> **VORGEGEBENER TEXT**:
Dieser Artikel stammt von Netzpolitik.org.
Liebe Leser:innen,
unsere Texte wiederholt zu prüfen, bevor wir sie veröffentlichen, ist für uns Routine. Deshalb läuft in meinem Hinterkopf beim Check manchmal ein kleines, imaginäres Gerichtsverfahren. Eine Inkarnation von Barbara Salesch fragt mich dann: „Aha, da steht: ‚Der Himmel war blau.‘ Wie kommen Sie denn darauf?“ Zu meiner Verteidigung ziehe ich dann die abgehefteten Wetterberichte des Tages hervor.
Einer der einfachsten Fälle, etwas zu überprüfen: Wenn es in einem öffentlichen und zweifelsfrei authentischen Dokument steht. Oder wenn es irgendwer in ein Mikro gesagt hat. Wenn die Sätze dann noch klar und unmissverständlich sind, ist die Sache eigentlich schnell abgehakt.
Aber manchmal beobachte ich mich dabei, wie ich trotzdem zweifle. Wie ich ein Dokument fünf Mal öffne, nochmal nachlese. Dann schaue, was für ein Datum auf dem Dokument steht. Vielleicht bin ich ja um ein paar Jahrzehnte im Raum-Zeit-Kontinuum verrutscht? Oder ich habe irgendeinen Kontext übersehen? Manchmal finde ich mich dann als Teil Morgensternscher Lyrik wieder:
Und er kommt zu dem Ergebnis:
Nur ein Traum war das Erlebnis.
Weil, so schließt er messerscharf,
nicht sein kann, was nicht sein darf.
Diese Woche ging mir das so bei dem Beschluss der Innenministerkonferenz zur Überwachungsgesamtrechnung. Kurz zusammengefasst: Die Innenminister:innen finden die Überwachungsgesamtrechnung doof. Das dahinterliegende Freiheitsverständnis finden sie zu eindimensional. Freiheit und Sicherheit sind ja keine Gegensätze. (Da würde ich sogar mitgehen.) Eine Freiheitskommission finden sie auch doof, ganz grundsätzlich. Es sollen sich nicht noch mehr Leute in die Gesetzgebung reinhängen. Stattdessen fordern sie eine Sicherheitsgesamtrechnung. (Wie war das mit der Eindimensionalität?)

> **ARBEITSAUFTRAG 1**:
Was fordern die Innenminister:innen laut dem Text zur Überwachungsgesamtrechnung stattdessen?
> **ARBEITSAUFTRAG 2**:
Setze den Text zur Überwachungsgesamtrechnung im Anschluss an seinen letzten Satz fort.

> **DATENABSCHNITT**:
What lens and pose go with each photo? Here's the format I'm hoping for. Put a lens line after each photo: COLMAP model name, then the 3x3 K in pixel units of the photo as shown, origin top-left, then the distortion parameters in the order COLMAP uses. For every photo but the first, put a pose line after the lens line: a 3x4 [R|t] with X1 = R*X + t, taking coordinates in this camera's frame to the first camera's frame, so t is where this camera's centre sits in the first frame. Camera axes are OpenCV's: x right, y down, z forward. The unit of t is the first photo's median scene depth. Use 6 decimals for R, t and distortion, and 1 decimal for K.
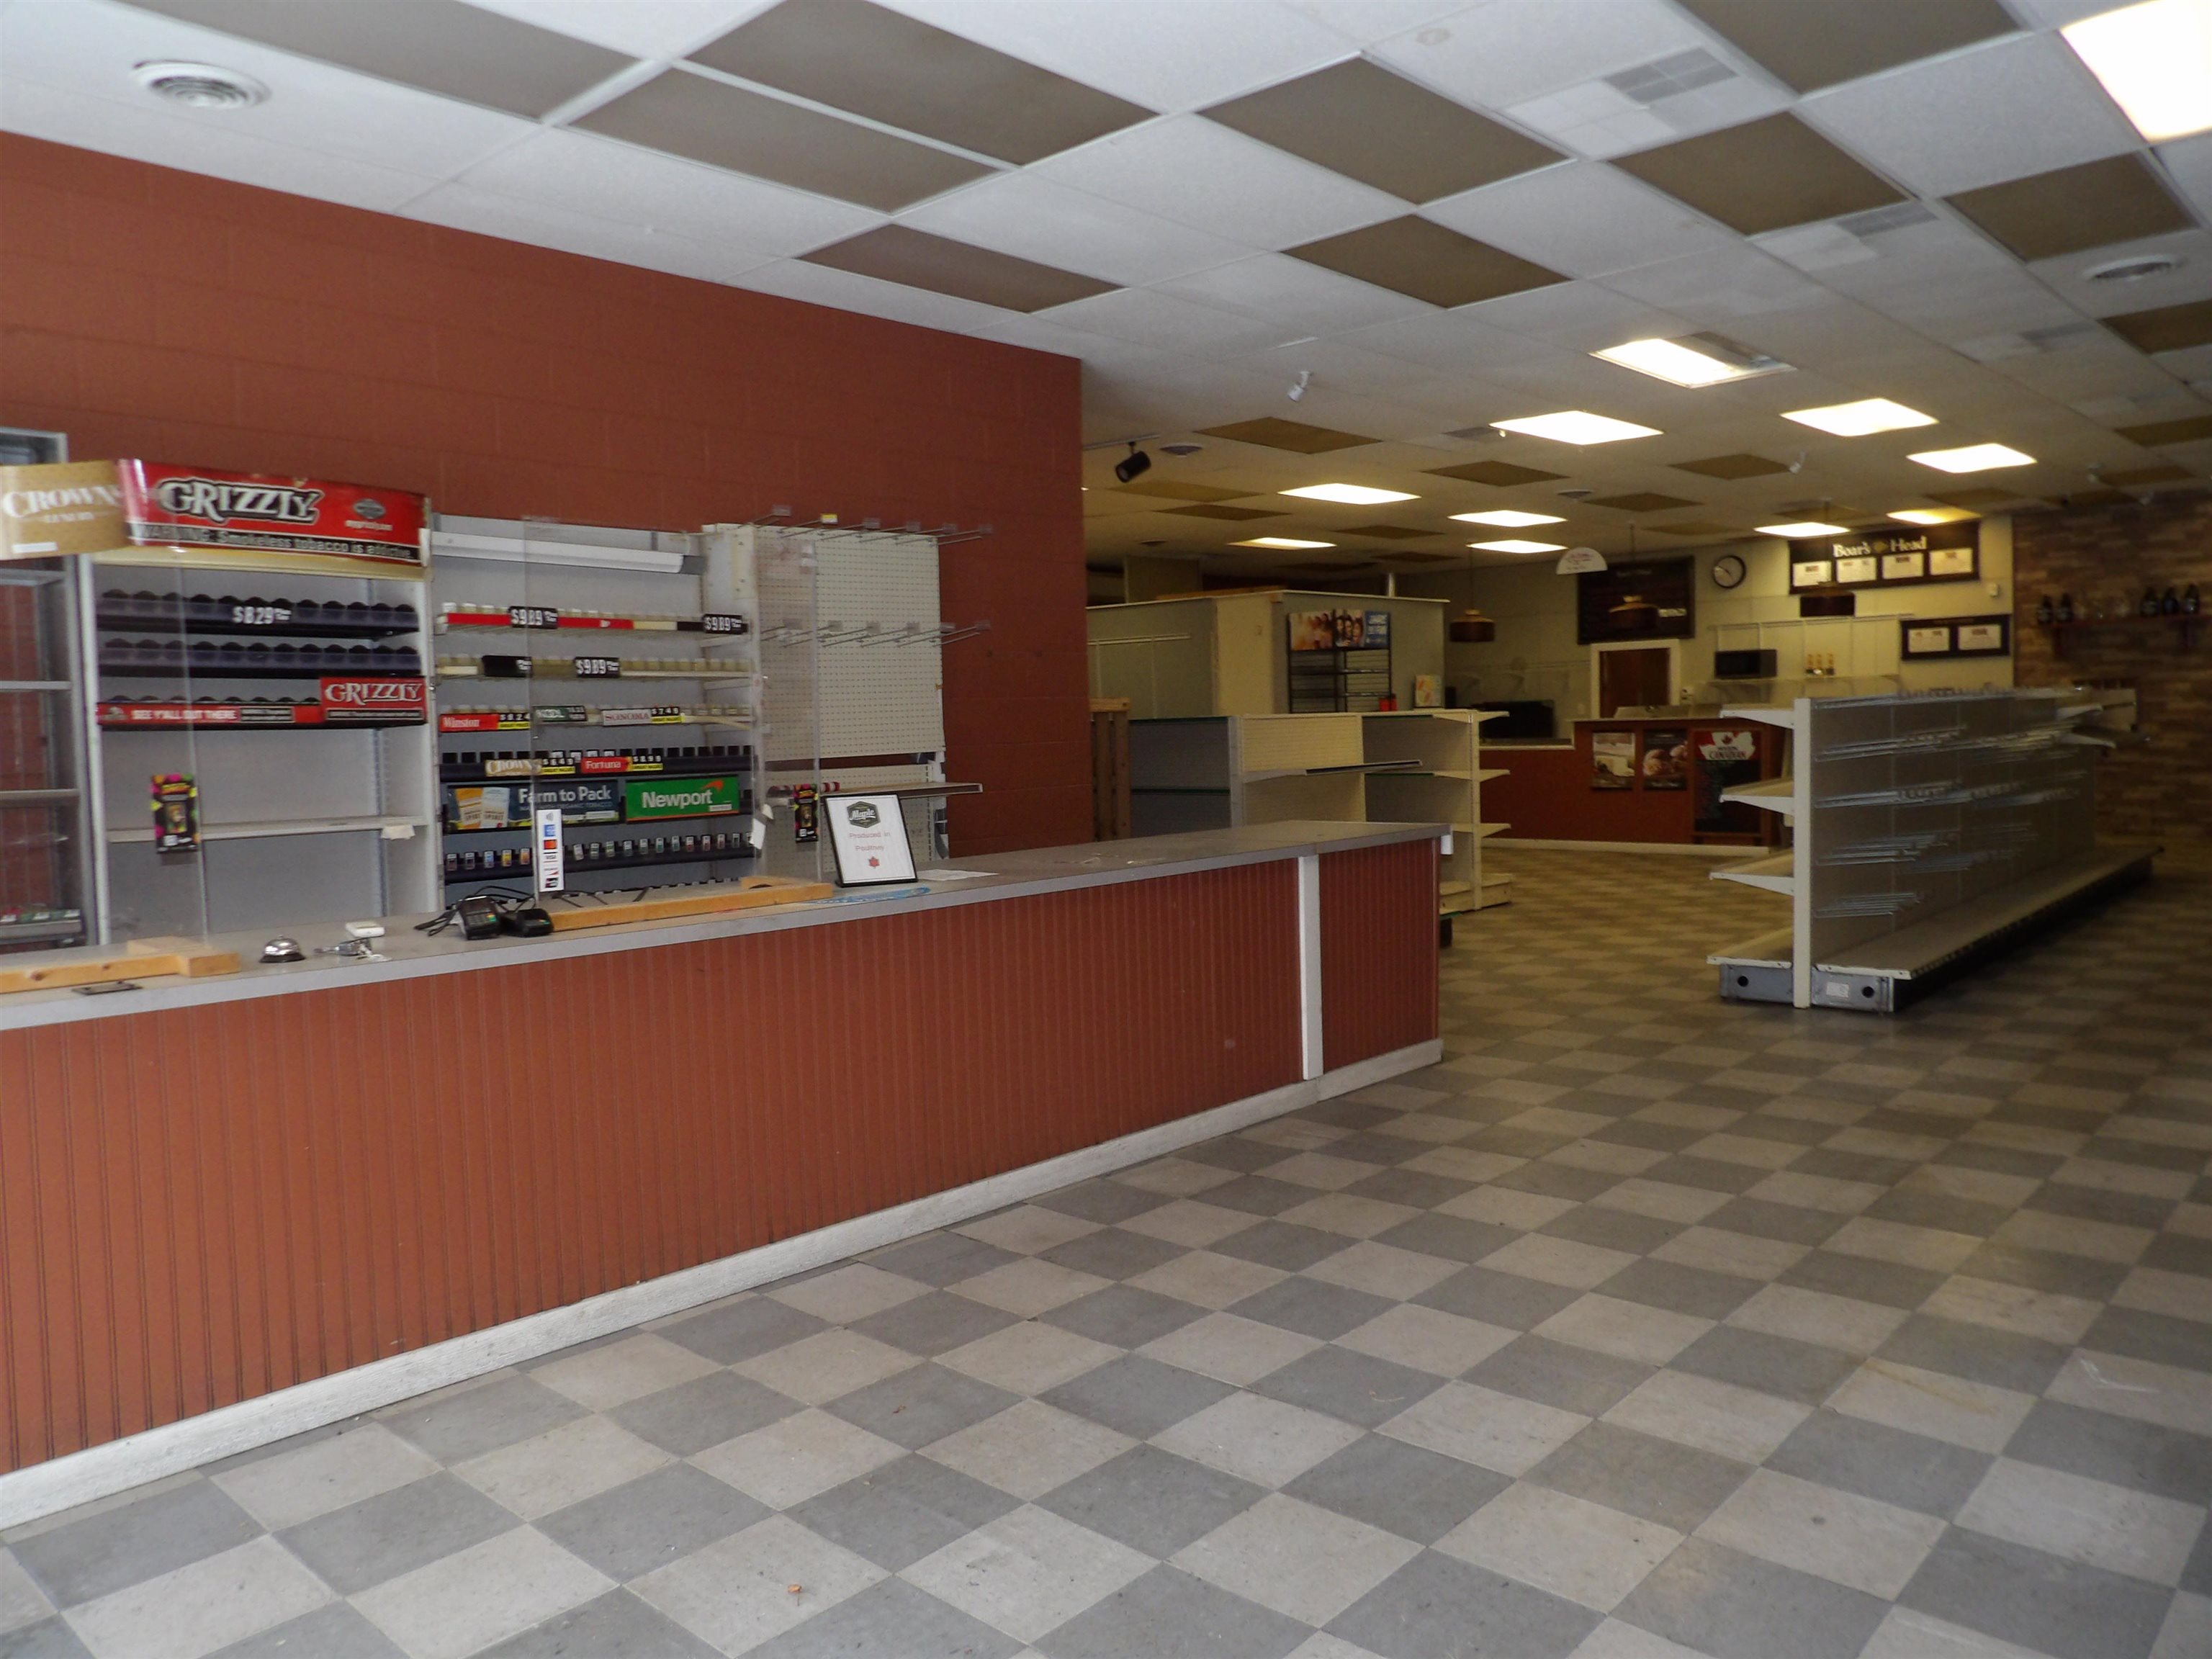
lens RADIAL K [[1580.4, 0, 1091.1], [0, 1580.4, 807.5], [0, 0, 1]] dist [-0.032986, 0.029030]
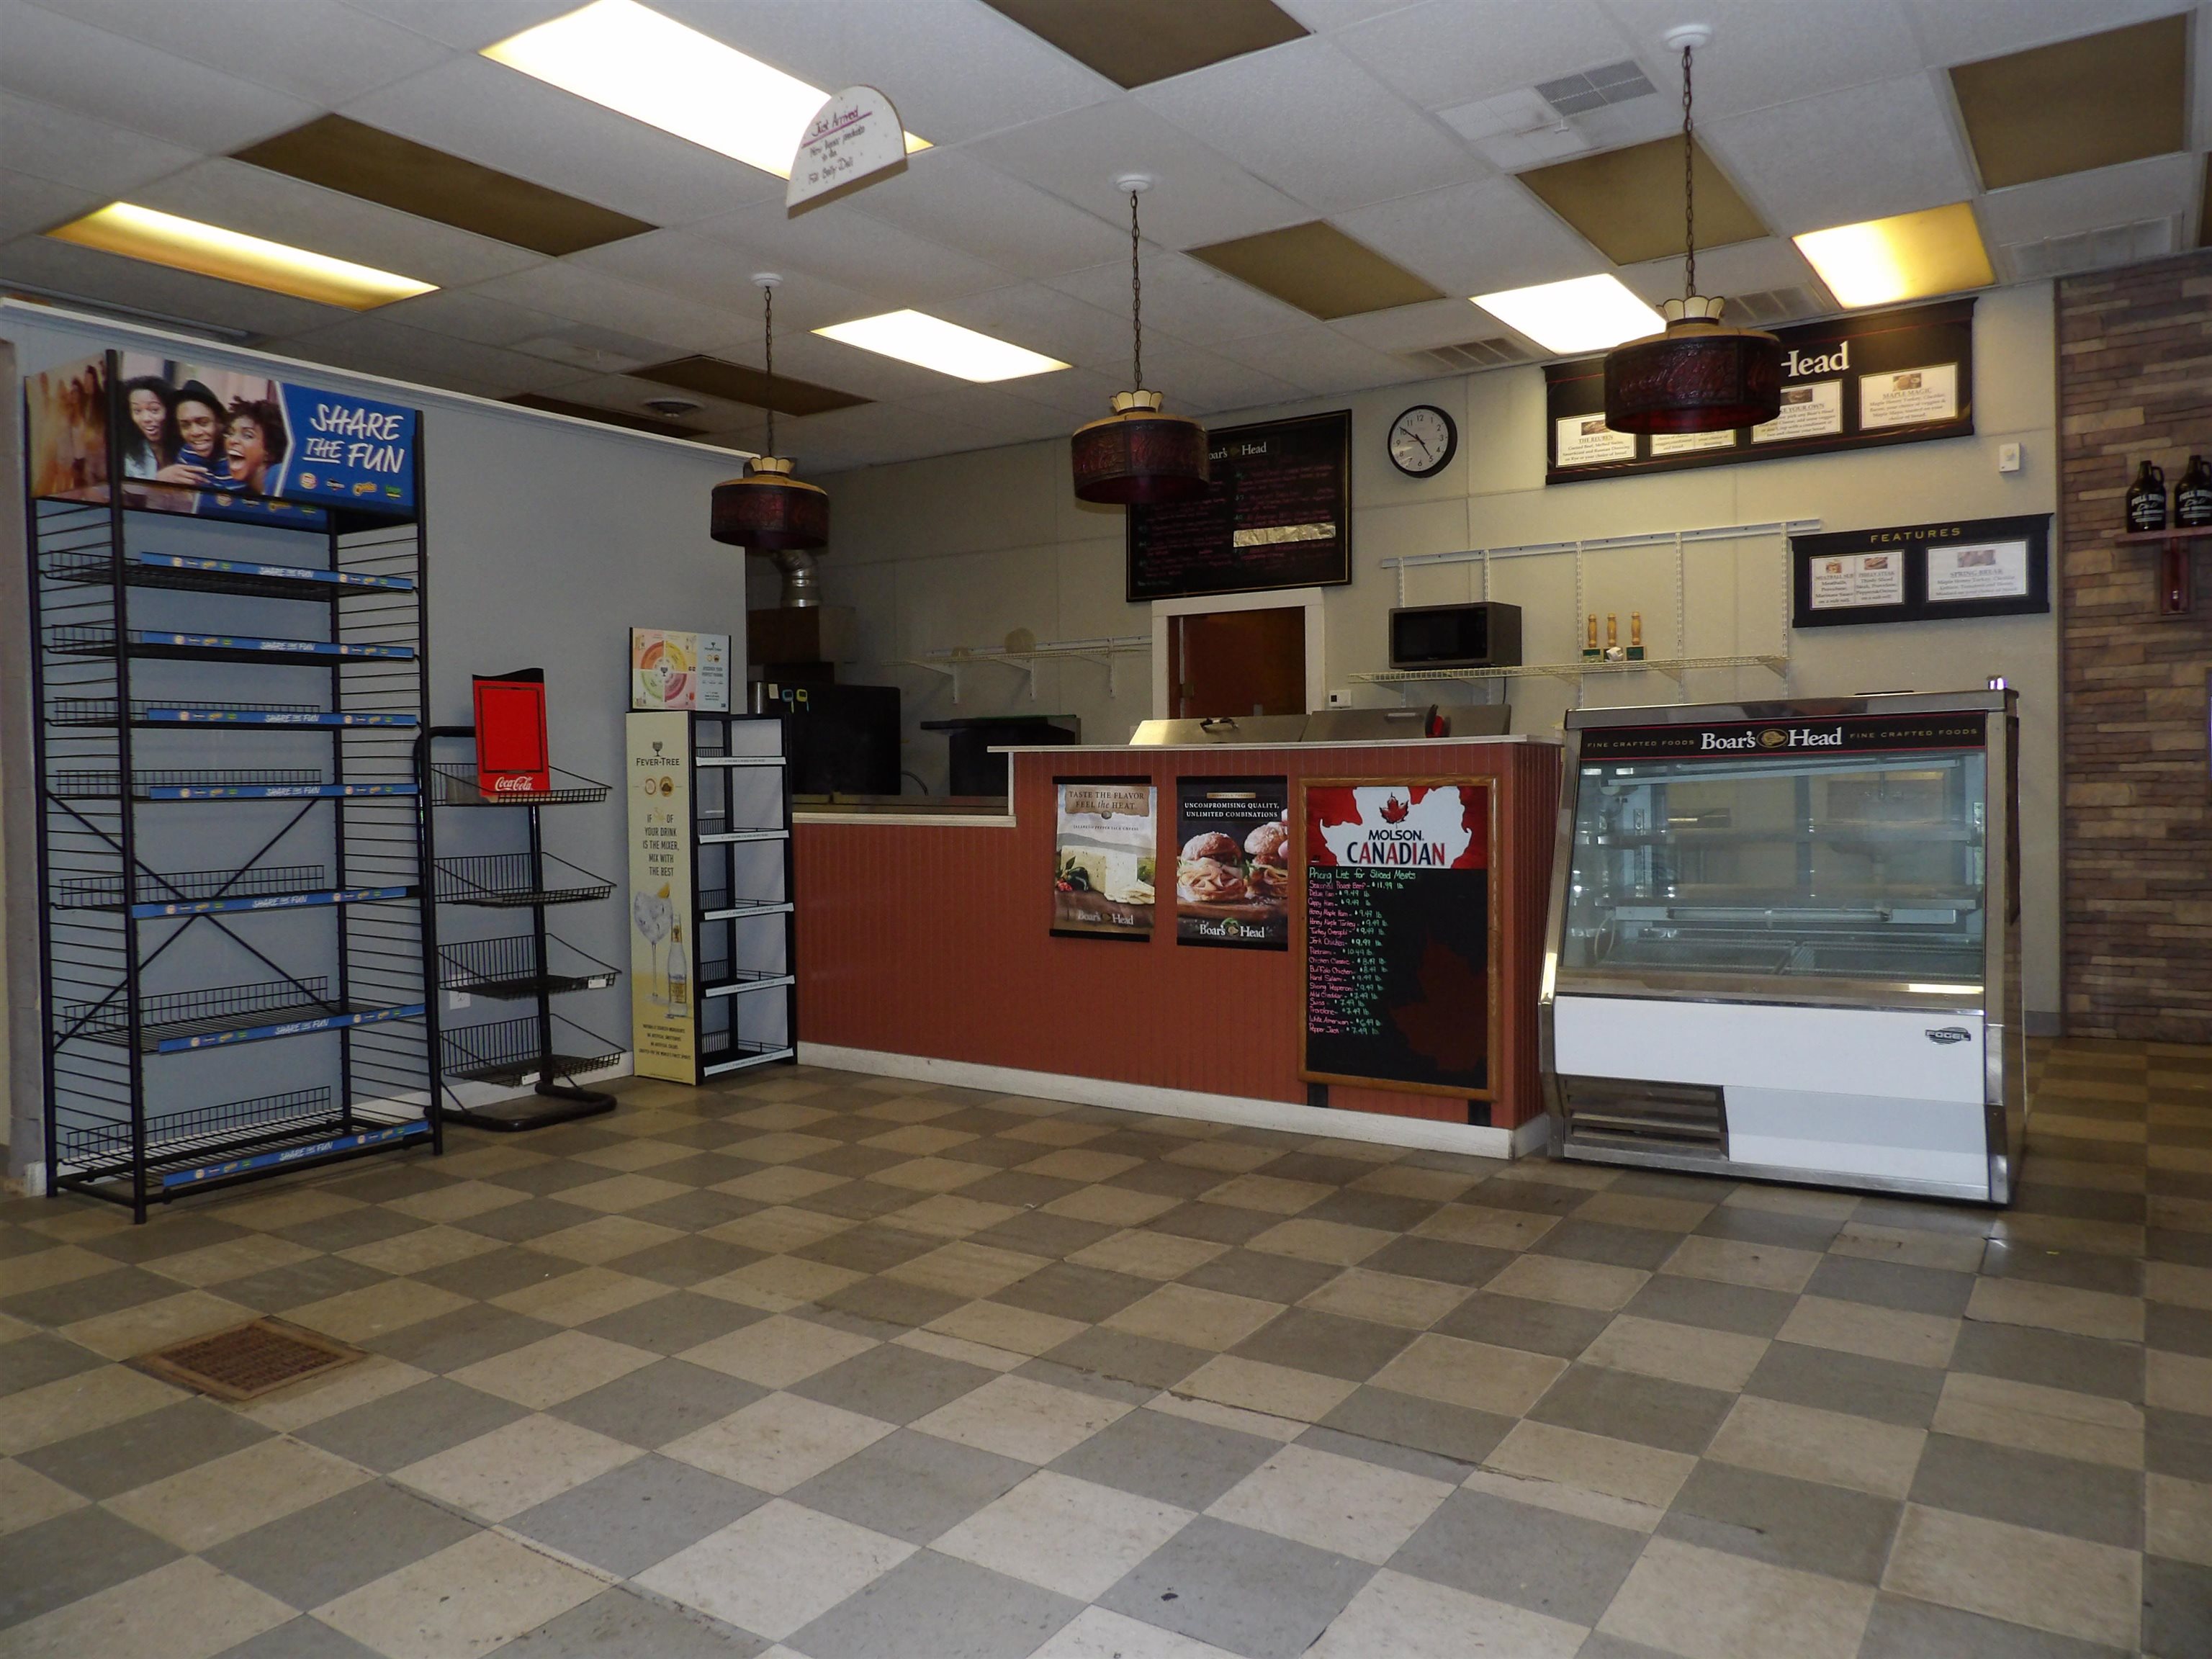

> **ÜBUNGSERGEBNIS 1**:
Sie fordern stattdessen eine Sicherheitsgesamtrechnung.

> **ÜBUNGSERGEBNIS 2**:
Ich habe die Beschlüsse gelesen, nochmal gelesen, nochmal gelesen und vergeblich eine Satirekennzeichnung gesucht. Weil mir nicht in den Kopf wollte, wie man vermeintlich unironisch erst das angeblich eindimensionale Freiheitsverständnis kritisieren kann, um es dann selbst zu beschwören. Weil ich es verwunderlich finde, wie man etwas so fundamental ablehnen kann, das noch nicht fertig ist, wo wir noch nicht einmal Zwischenergebnisse kennen. Egal, was dabei rauskommt: doof. Wie ein prototypisches Kleinkind mitten in der Trotzphase. Doch all mein Zweifeln änderte nichts an dem, was da schwarz auf weiß stand.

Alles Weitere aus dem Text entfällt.